Elachista ochroleuca is a moth in the family Elachistidae. It was described by Edward Meyrick in 1923. It is endemic to New Zealand and has been observed in the South Island. The adults of this species are day flying and are on the wing from October until March.

== Taxonomy ==
E. ochroleuca was first described in 1923 by Edward Meyrick using a specimen collected in January at Mount Aurum in Otago at 3000 ft amongst tussock grass. In 1928 George Hudson discussed and illustrated this species in his book The butterflies and moths of New Zealand. In 1971 J. S. Dugdale placed this species in the genus Cosmiotes. Dugdale followed this placement in his 1988 publication Lepidopteria - annotated catalogue, and keys to family-group taxa. In 2012 in the Inventory of New Zealand Biodiversity this species was discussed under its original name of Elachista ochroleuca. This placement was supported in 2019. The female holotype is held at the Natural History Museum, London.

== Description ==
Meyrick described this species as follows:

♂. 10mm.
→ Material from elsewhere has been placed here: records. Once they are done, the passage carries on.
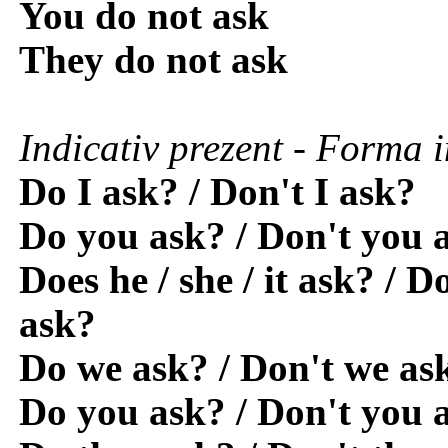
You do not ask
They do not ask
Indicativ prezent - Forma 
Do I ask? / Don't I ask?
Do you ask? / Don't you 
Does he / she / it ask? / D
ask?
Do we ask? / Don't we as
Do you ask? / Don't you 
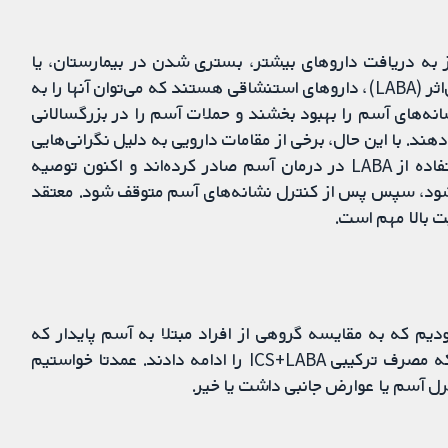
 به دریافت داروهای بیشتر، بستری شدن در بیمارستان، یا
-آگونیست‌های طولانی‌اثر (LABA)، داروهای استنشاقی هستند که می‌توان آنها را به
اقی (ICS) اضافه کرد تا نشانه‌های آسم را بهبود بخشند و حملات آسم را در بزرگسالانی
ی‌شود، کاهش دهند. با این حال، برخی از مقامات دارویی به دلیل نگرانی‌هایی
در رابطه با بی‌خطری (safety)، هشدارهایی را برای استفاده از LABA در درمان آسم صادر کرده‌اند و اکنون توصیه
ه شود، سپس پس از کنترل نشانه‌های آسم متوقف شود. معتقد
ت بالا مهم است.
ن مطالعاتی با طول دوره حداقل 8 هفته بودیم که به مقایسه گروهی از افراد مبتلا به آسم پایدار که
مصرف LABA را قطع کردند، در برابر گروهی پرداختند که مصرف ترکیبی ICS+LABA را ادامه دادند. عمدتا ‌خواستیم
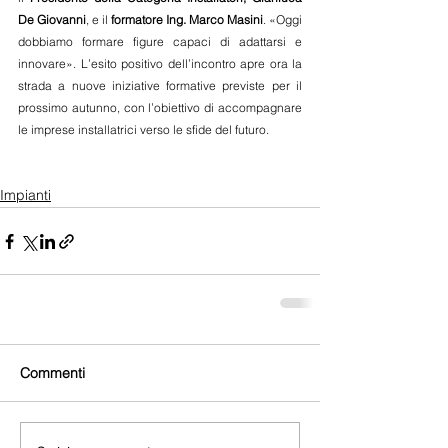
De Giovanni
, e il 
formatore Ing. Marco Masini
. «Oggi 
dobbiamo formare figure capaci di adattarsi e 
innovare». L’esito positivo dell’incontro apre ora la 
strada a nuove iniziative formative previste per il 
prossimo autunno, con l’obiettivo di accompagnare 
le imprese installatrici verso le sfide del futuro.
Impianti
Commenti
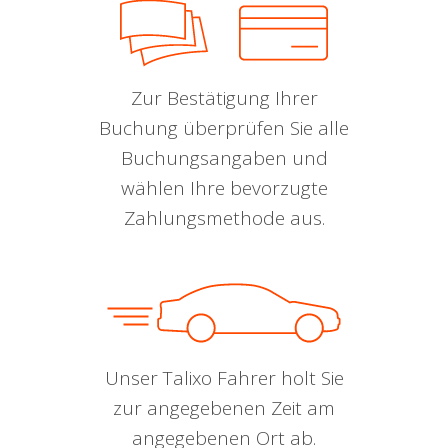
Zur Bestätigung Ihrer
Buchung überprüfen Sie alle
Buchungsangaben und
wählen Ihre bevorzugte
Zahlungsmethode aus.
Unser Talixo Fahrer holt Sie
zur angegebenen Zeit am
angegebenen Ort ab.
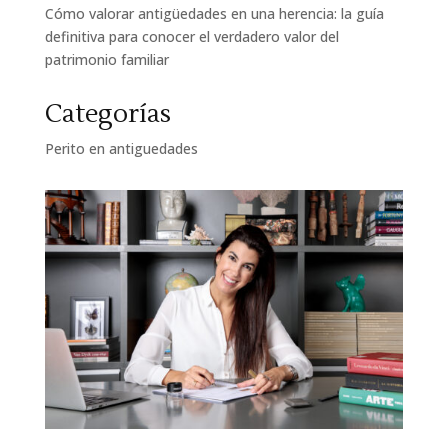
Cómo valorar antigüedades en una herencia: la guía
definitiva para conocer el verdadero valor del
patrimonio familiar
Categorías
Perito en antiguedades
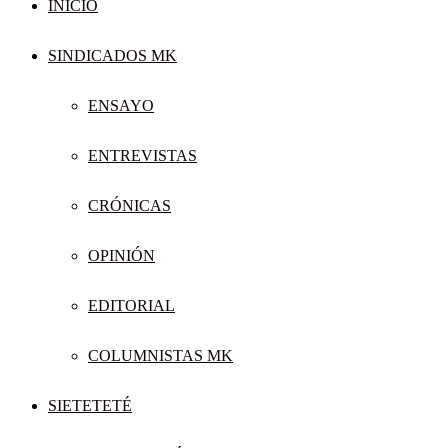
INICIO
SINDICADOS MK
ENSAYO
ENTREVISTAS
CRÓNICAS
OPINIÓN
EDITORIAL
COLUMNISTAS MK
SIETETETÉ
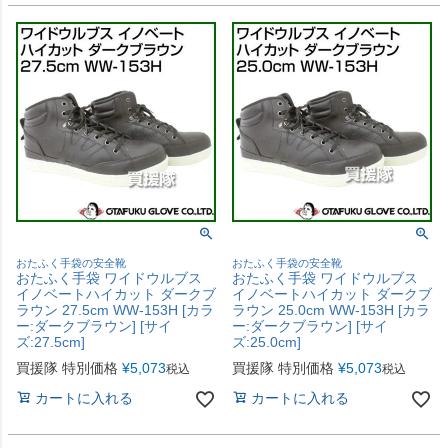
おたふく手袋の安全靴
おたふく手袋の安全靴
おたふく手袋 ワイドウルブス
おたふく手袋 ワイドウルブス
イノベートハイカット ダークブ
イノベートハイカット ダークブ
ラウン 27.5cm WW-153H [カラ
ラウン 25.0cm WW-153H [カラ
ー:ダークブラウン] [サイ
ー:ダークブラウン] [サイ
ズ:27.5cm]
ズ:25.0cm]
買援隊 特別価格
¥
5,073
買援隊 特別価格
¥
5,073
税込
税込
カートに入れる
カートに入れる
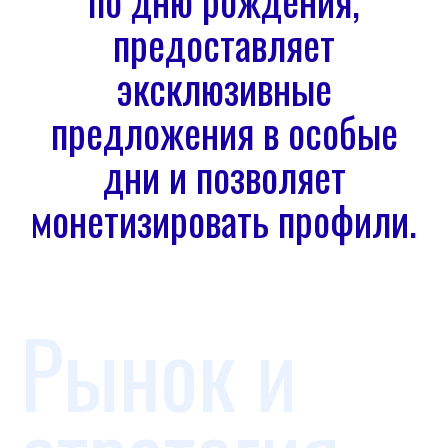
по дню рождения,
предоставляет
эксклюзивные
предложения в особые
дни и позволяет
монетизировать профили.
Рынок и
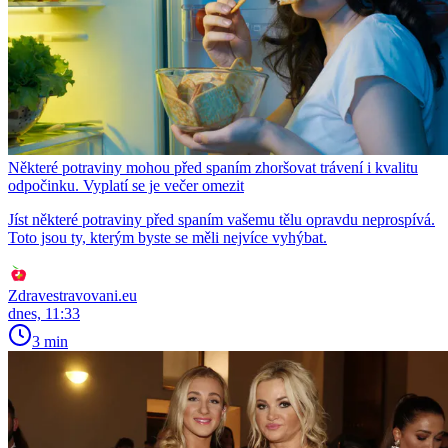
Některé potraviny mohou před spaním zhoršovat trávení i kvalitu
odpočinku. Vyplatí se je večer omezit
Jíst některé potraviny před spaním vašemu tělu opravdu neprospívá.
Toto jsou ty, kterým byste se měli nejvíce vyhýbat.
Zdravestravovani.eu
dnes, 11:33
3 min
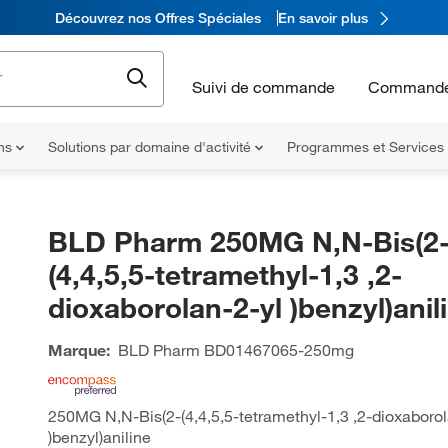
Découvrez nos Offres Spéciales
En savoir plus
Suivi de commande
Commande
ons
Solutions par domaine d'activité
Programmes et Services
BLD Pharm 250MG N,N-Bis(2
(4,4,5,5-tetramethyl-1,3 ,2-
dioxaborolan-2-yl )benzyl)anil
Marque:
BLD Pharm
BD01467065-250mg
250MG N,N-Bis(2-(4,4,5,5-tetramethyl-1,3 ,2-dioxaborol
)benzyl)aniline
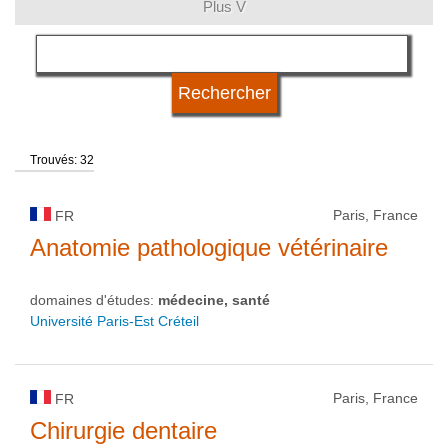
Plus V
langue
qualification
Trouvés: 32
type d'université
Paris, France
FR
statut d'université
Anatomie pathologique vétérinaire
domaines d'études:
médecine, santé
Université Paris-Est Créteil
Paris, France
FR
Chirurgie dentaire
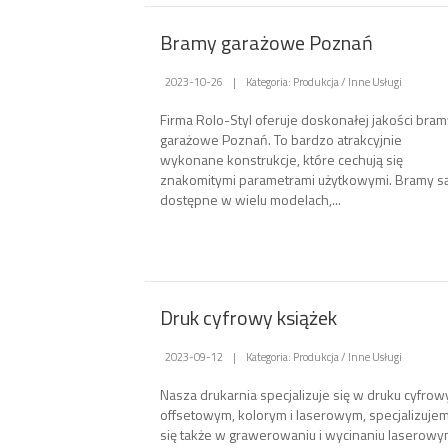
Bramy garażowe Poznań
2023-10-26
|
Kategoria: Produkcja / Inne Usługi
Firma Rolo-Styl oferuje doskonałej jakości bram
garażowe Poznań. To bardzo atrakcyjnie
wykonane konstrukcje, które cechują się
znakomitymi parametrami użytkowymi. Bramy s
dostępne w wielu modelach,...
Druk cyfrowy książek
2023-09-12
|
Kategoria: Produkcja / Inne Usługi
Nasza drukarnia specjalizuje się w druku cyfrow
offsetowym, kolorym i laserowym, specjalizuje
się także w grawerowaniu i wycinaniu laserowy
Head, palpi, thorax, and abdomen are white. Forewings narrowly elongate-lanceolate, apex produced, acute; 4 and 8 absent; ochreous-white; an ochreous dot on fold towards extremity : cilia white. Hindwings linear-lanceolate; 4 absent; grey-whitish : cilia whitish.

== Distribution ==
This species is endemic to New Zealand and can be found in the South Island. As well as the type locality, this specimen has been observed at Arthur's Pass and in kettle holes near Lake Ōhau as well as in grassland near Twizel.

== Behaviour ==
The adults of this species are on the wing from October until March and are day flying.

== Hosts and habitat ==
The larval host of this species is Poa cita.